Culture, beaux arts et école
« Les oeuvres créées sous le Second Empire sont les fleurons de notre patrimoine artistique, elles font partie de notre mémoire collective mais bien souvent elles sont déconnectées du contexte qui les a produites ». Les auteurs rappellent en effet que c’est de cette époque que datent « Madame Bovary », « Les Misérables » ou « Les Fleurs du Mal ». Il ne faudrait pas oublier qu’il y eut aussi le café-concert, l’opérette et l’opéra bouffe. On associe Troisième république et école primaire, mais les auteurs remarquent que c’est au temps du Second Empire que furent mis en place les salles d’asile, c’est-à-dire des établissements destinés aux plus jeunes. Cette époque vit aussi se développer des expériences comme celle de Godin et son familistère. Elle fut loin d’être unique et le « Et ailleurs » donne l’occasion de citer d’autres expériences similaires comme Saltaire en Angleterre.
Santé et social
Corinne Ergasse et Xavier Mauduit rappellent d’abord la difficulté de la vie quotidienne à l’époque et les causes de mortalité comme la tuberculose, le choléra ou encore la typhoïde. C’est de cette époque que date une prise de conscience hygiéniste, qui enclencha ensuite une politique des pouvoirs publics avec par exemple les maisons ouvrières dont les auteurs font les ancêtres des HLM.

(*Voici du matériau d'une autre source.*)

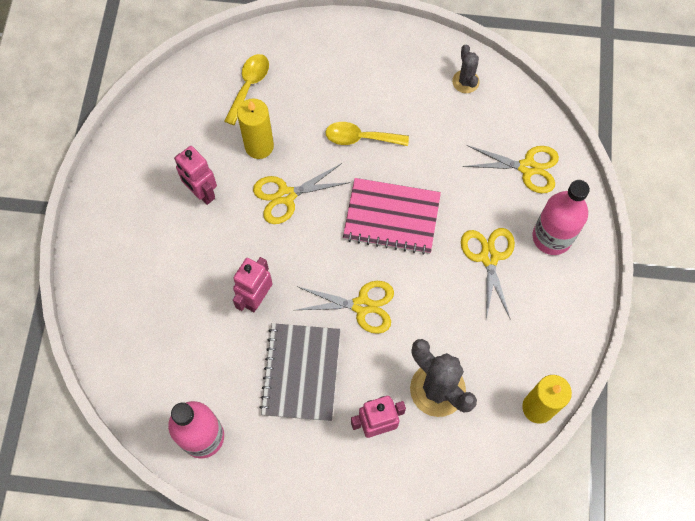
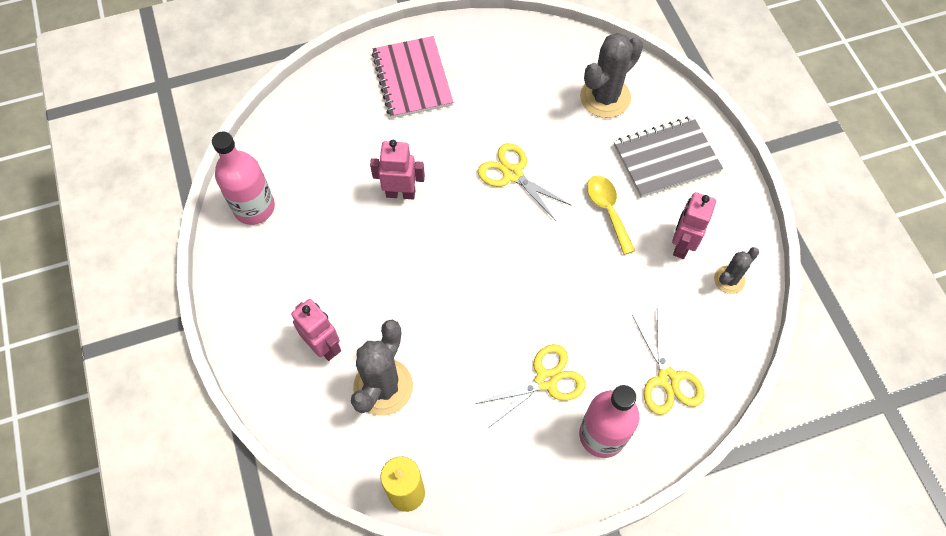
camera: 65 degrees right, 5 degrees down
(202, 193) = (478, 108): pink robot -> pink robot (681, 245)
(249, 86) = (605, 97): yellow spoon -> grey cactus
(259, 146) = (549, 131): yellow candle -> none
(301, 372) = (346, 260): grey notebook -> grey notebook (666, 158)
(362, 306) = (436, 284): yellow scissors -> none
(391, 217) = (540, 272): pink notebook -> pink notebook (412, 79)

De nombreuses mesures sociales prises sont marquées du sceau du paternalisme. En tout cas, se soigner diffère beaucoup d’aujourd’hui comme le montre l’article sur l’armoire à pharmacie : « sous le Second Empire le pharmacien est encore un peu un herboriste ». C’est aussi la grande vogue des cures thermales. C’est davantage l’hygiène qui fait augmenter l’espérance de vie que des progrès médicaux.
Politique
L’aspect policier du Second Empire est abordé avec la création des renseignements généraux, ce qui n’a pas empêché l’Empereur de subir plusieurs tentatives d’assassinat. On peut pointer un article très intéressant sur la plus grande opération de séduction du régime appelée « les séries de Compiègne ». Il s’agit de liste d’invités (les séries) qui partagent durant quelques jours le quotidien des souverains. C’est souvent une affaire de relations publiques ; elles réunissent une centaine de privilégiés pour une semaine. L’Empereur Napoléon III et l’impératrice avaient un mot pour chaque invité car ils apprenaient des fiches spécialement préparées. Dans le même chapitre, les auteurs soulignent l’intérêt pour l’histoire manifesté par le régime à travers Alésia, Jeanne d’Arc ou la préhistoire.
En conclusion, les auteurs reviennent notamment sur la fin du régime et sur la personnalité de Napoléon III. C’est donc un livre au ton léger, mais qui fourmille d’informations invitant le lecteur à revisiter le bilan du Second Empire.